FRAGONARD AT THE MET
We just saw the drawing show, Fragonard Drawing Triumphant, at the Met.
From the text on the wall as you enter the show,
“Drawing was a natural medium for Jean Honore’ Fragonard (1732-1808). It allowed his ideas to spring freely from his mind to the sheet, guided in equal parts by observation and intuition. In the first catalogue of the French artist’s work, published in 1889, Roger Portalls described drawing as “the triumph of Fragonard.” This notion embodies more than the celebration of manual dexterity and skill, it recognizes the eighteenth century as a moment of conceptual shift in European art, when collectors embraced drawing as an independent form of artistic expression. Formerly regarded primarily as a useful tool in the preparation of other works, the medium came into its own during the Rococo era.”
We have spoken quite a lot in these pages about the exact purpose of drawing. We have applied the word tool to Transparent Drawing. We have said that we are problem solvers, not artists.
So I staggered a bit as I read the above passage on the wall in the Met. I was stunned to learn that in previous artistic epochs, the place of drawing, the meaning of drawing, is different than our culture understands it.

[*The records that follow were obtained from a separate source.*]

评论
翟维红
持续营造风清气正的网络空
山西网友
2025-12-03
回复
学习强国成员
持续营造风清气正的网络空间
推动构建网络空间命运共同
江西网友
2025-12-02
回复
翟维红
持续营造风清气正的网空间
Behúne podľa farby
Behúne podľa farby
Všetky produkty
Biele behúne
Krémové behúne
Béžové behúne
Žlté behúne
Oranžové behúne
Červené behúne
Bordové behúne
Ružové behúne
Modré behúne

I wonder what is was like to draw before this 18th Century cultural shift? What was it like to draw when drawing was only a tool, and you had no concept that your drawing could be anything else? What was it like to draw in a pure state of problem solving, of solely working things out? What was it like to draw when your drawing could not be art?

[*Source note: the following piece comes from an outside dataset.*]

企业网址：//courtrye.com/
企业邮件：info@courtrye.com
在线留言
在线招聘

On a most fundamental level, all we are talking about in these pages is exactly this mindset. And I am now thrilled to learn that this mindset existed in another cultural context.
So now I have a new perspective and trajectory. I wonder what other information I might find that describes this “pre representation” mindset? I’ll certainly keep you up to date as anything in this regard comes to light.
My drawing above indeed is in the service of problem solving, as it is a study for connector assemblies.